Execution Strategies

Overview

NodeTool supports multiple execution strategies through the JobExecutionManager:

Threaded — lowest overhead; runs inside the API process for fast dev feedback.
Subprocess — isolates Python state per job while staying on the host.
Docker — strongest isolation with configurable CPU/GPU/memory limits.

Use ENV=test to automatically select in-memory storage and test-ready defaults.

Use for strongest isolation, GPU scheduling, and clean dependency boundaries.
Resource limits: set DOCKER_CPU_LIMIT, DOCKER_MEMORY_LIMIT, DOCKER_SHM_SIZE, and DOCKER_PIDS_LIMIT for each job.
Security: run with non-root users when possible (DOCKER_USER), drop NET_ADMIN, mount only required volumes, and avoid host networking for untrusted jobs.
Images: use minimal base images and pin tags; ComfyUI images should include compatible CUDA/cuDNN versions.
Pull policy: cache images locally for speed; tag per workflow to avoid drift.

Threaded/Subprocess: control concurrency with MAX_WORKFLOW_THREADS and per-job timeout values.
Docker: combine CPU/memory/pid/shm limits plus GPU device lists; prefer --gpus '"device=0"'-style constraints for predictable scheduling.
Storage: keep asset buckets private or signed; clean temp dirs after each job.

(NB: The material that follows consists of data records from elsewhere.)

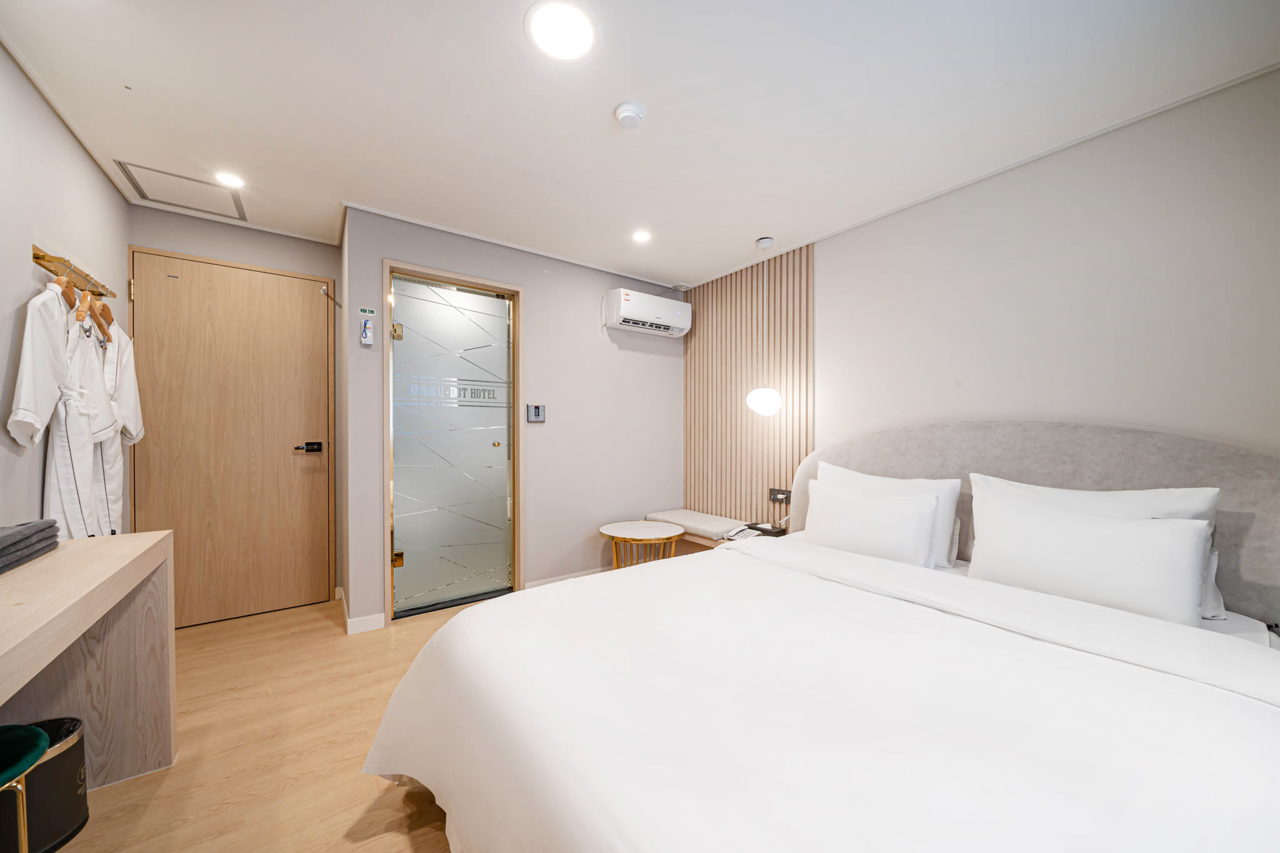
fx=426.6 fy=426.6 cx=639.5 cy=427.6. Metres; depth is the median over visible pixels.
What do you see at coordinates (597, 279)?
back wall
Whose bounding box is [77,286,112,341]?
clothes hanger
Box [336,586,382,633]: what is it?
baseboard
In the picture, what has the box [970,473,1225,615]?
pillow
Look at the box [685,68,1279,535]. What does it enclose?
right wall
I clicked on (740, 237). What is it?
ceiling
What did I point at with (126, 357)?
bathrobe
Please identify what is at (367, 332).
emergency flashlight
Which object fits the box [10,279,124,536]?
bathrobe
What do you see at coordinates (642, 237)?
recessed light
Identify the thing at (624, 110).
smoke detector
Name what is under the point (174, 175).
ceiling hatch
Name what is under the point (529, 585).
baseboard
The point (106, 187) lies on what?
left wall
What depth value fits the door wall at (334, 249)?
2.69 m
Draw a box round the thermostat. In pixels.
[525,403,545,421]
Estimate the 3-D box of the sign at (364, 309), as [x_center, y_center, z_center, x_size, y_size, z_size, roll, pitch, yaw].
[-1.592,-0.679,2.496,0.082,0.048,0.008,0,1,-36]
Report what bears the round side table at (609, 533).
on the floor
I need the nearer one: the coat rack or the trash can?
the trash can
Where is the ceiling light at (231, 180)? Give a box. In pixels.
[214,171,244,187]
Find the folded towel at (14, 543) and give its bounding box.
[0,519,59,573]
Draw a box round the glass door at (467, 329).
[386,269,516,616]
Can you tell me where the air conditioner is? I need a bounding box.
[601,288,689,338]
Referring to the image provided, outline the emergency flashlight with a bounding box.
[359,317,374,345]
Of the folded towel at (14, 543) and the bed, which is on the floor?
the bed
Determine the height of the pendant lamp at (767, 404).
1.200 m
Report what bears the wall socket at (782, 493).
attached to the slatted wall panel
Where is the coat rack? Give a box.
[31,246,112,298]
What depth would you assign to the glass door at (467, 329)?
2.83 m
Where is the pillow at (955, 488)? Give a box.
[817,463,961,566]
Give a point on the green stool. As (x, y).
(39, 749)
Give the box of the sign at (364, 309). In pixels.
[358,306,376,316]
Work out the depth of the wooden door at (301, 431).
2.63 m
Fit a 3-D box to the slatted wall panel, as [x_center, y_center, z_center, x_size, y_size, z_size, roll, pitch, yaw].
[0.785,-0.151,3.370,0.031,2.208,1.224,0,1,-36]
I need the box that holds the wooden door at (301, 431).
[129,248,338,625]
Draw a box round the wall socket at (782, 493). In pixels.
[768,487,791,503]
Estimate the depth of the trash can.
1.20 m
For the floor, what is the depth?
1.54 m
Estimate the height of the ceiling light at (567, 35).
0.010 m
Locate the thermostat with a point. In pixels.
(537, 414)
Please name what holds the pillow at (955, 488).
on the bed
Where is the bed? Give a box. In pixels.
[361,420,1279,852]
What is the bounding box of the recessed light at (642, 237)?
[631,229,651,243]
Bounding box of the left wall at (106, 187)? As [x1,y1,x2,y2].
[0,44,129,541]
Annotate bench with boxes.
[642,509,749,550]
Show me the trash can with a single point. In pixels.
(74, 769)
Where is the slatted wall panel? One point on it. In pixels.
(740, 414)
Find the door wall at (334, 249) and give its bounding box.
[125,207,341,619]
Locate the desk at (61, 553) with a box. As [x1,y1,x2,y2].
[0,528,177,790]
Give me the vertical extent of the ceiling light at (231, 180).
0.007 m
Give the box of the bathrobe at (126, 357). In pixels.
[88,301,142,533]
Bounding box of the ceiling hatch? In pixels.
[115,159,246,220]
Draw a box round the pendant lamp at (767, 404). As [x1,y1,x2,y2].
[746,236,781,416]
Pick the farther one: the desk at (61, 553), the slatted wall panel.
the slatted wall panel
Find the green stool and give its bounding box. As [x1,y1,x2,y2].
[0,720,49,852]
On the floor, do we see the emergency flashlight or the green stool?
the green stool
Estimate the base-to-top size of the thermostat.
0.125 m
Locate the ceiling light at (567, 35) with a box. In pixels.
[524,0,596,60]
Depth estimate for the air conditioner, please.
3.41 m
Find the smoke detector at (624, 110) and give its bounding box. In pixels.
[613,101,644,128]
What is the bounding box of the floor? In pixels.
[47,591,477,852]
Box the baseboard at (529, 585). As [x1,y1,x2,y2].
[522,566,612,588]
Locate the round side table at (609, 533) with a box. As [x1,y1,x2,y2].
[598,520,684,570]
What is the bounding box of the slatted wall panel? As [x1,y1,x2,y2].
[683,241,813,524]
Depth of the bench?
3.28 m
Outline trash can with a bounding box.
[1,715,89,852]
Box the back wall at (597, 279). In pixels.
[338,206,684,631]
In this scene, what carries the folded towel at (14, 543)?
on the desk at (61, 553)
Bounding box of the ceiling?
[0,0,1279,291]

Require auth (AUTH_PROVIDER=static or supabase) in shared environments.
Disable terminal WebSocket in production (NODETOOL_ENABLE_TERMINAL_WS unset).
Ensure proxy TLS termination for all non-public endpoints.
Rotate server and proxy tokens via your secrets manager.
For Docker, never mount the host Docker socket into jobs; prefer a thin supervisor.

Threaded/Subprocess: pytest -q tests/workflows/test_threaded_job_execution.py and tests/workflows/test_subprocess_job_execution.py.
Docker: pytest -q tests/workflows/test_docker_job_execution.py and tests/workflows/test_docker_runners_e2e.py (requires Docker and optional GPU).
Use pytest --cov=src for coverage; add workflow fixtures in tests/conftest.py.

Streaming stalls: check WebSocket/SSE logs and ensure stream=true or WebSocket connection is open.
Resource exhaustion: raise per-job timeouts and lower concurrency; confirm Docker limits match hardware.
GPU issues: verify drivers and container runtime, and match CUDA versions between host and image.
Cleanup: ensure temp paths and volume mounts are pruned between runs.

The refactor consolidated job orchestration into JobExecutionManager with pluggable runners.
Execution runners emit typed events consumed by messaging layers for WebSocket and SSE streaming.
Future improvements: unified tracing, per-node resource hints, and sandbox profiles for untrusted workloads.